Framework Detection Reference
| Indicator | Framework | Detection |
|---|
@angular/core | Angular | package.json dependencies |
react-router-dom / react-router / @react-router | React | package.json dependencies |
next | Next.js | package.json dependencies |
vue-router | Vue Router | package.json dependencies |
nuxt | Nuxt | package.json dependencies |
.csproj / .sln | .NET | File presence in project root |
pyproject.toml / requirements.txt with Django/Flask/FastAPI | Python | File presence + dependency check |
| None found | Backend-only | Fallback — omit framework hint |
Important Notes
- Manual test cases for QA teams — NOT automated test code.

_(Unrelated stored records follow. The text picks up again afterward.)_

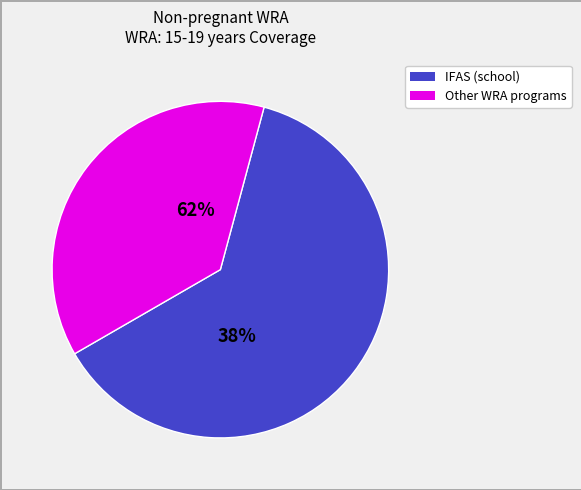

Which category has the biggest portion of the pie?

IFAS (school)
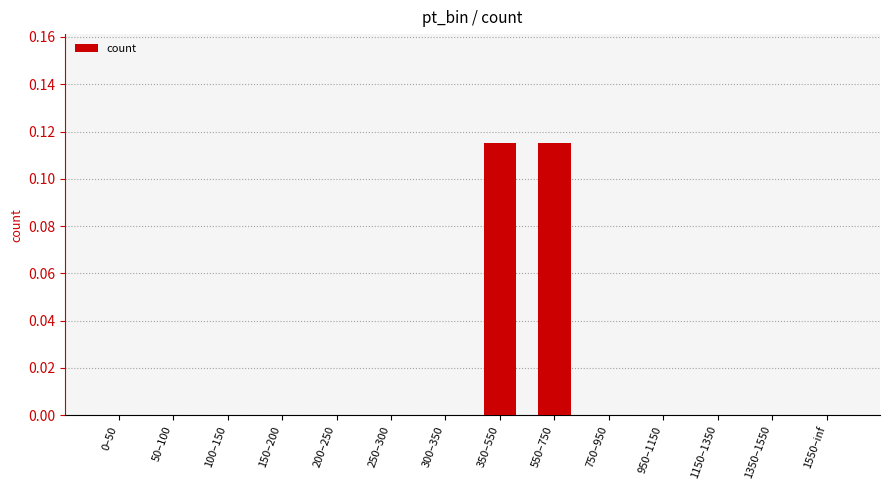

True or false: the data shows -0.1 at 100–150.

False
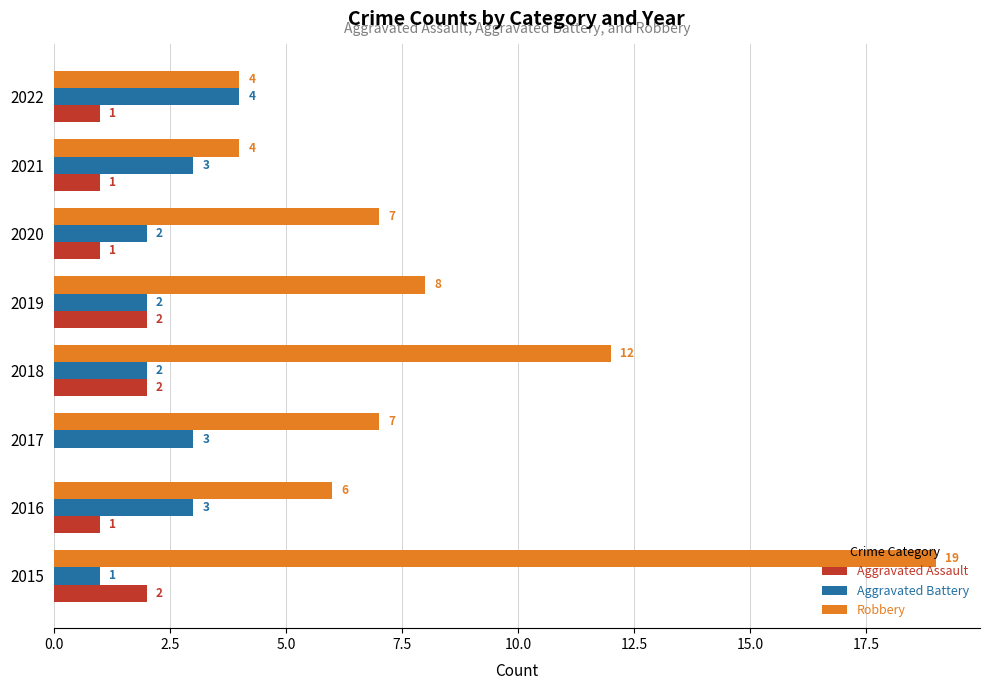

True or false: Robbery has a value of 7 at 2020.

True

Write in natural language from the user's perspective.
- Flow-level granularity — each TC covers a complete user journey, not a single endpoint.
- Postconditions are critical — side effects from domain events are what distinguish a thorough TC from a superficial one.
- Never skip the developer checkpoint — QA domain knowledge (which flows matter most, what edge cases exist in production) is the highest-value signal.
- _meta.md is warm start, not truth — always validate against live code via Agent A, even with _meta.md available.
- File reading: Always read templates FULLY (no limit/offset) before generating test cases.
- Critical ordering: Follow the numbered steps exactly.
- ALWAYS wait for discovery agents (Step 2) before spawning analysis agents (Step 3)
- ALWAYS wait for ALL agents to complete before synthesizing (Step 4)
- ALWAYS resolve all checkpoint questions (Step 5) before generating TCs (Step 6)
- ALWAYS regenerate regression suite and coverage map after any TC writes (Step 7)
- NEVER write test case files with placeholder values
- Duplicate avoidance: Always check existing TCs via test-case-locator before generating new ones.
- ID continuity: If existing TCs exist for this module, continue numbering from the highest existing ID.
- CC auto-loads CLAUDE.md files when agents read files in a directory — no need to scan for them explicitly.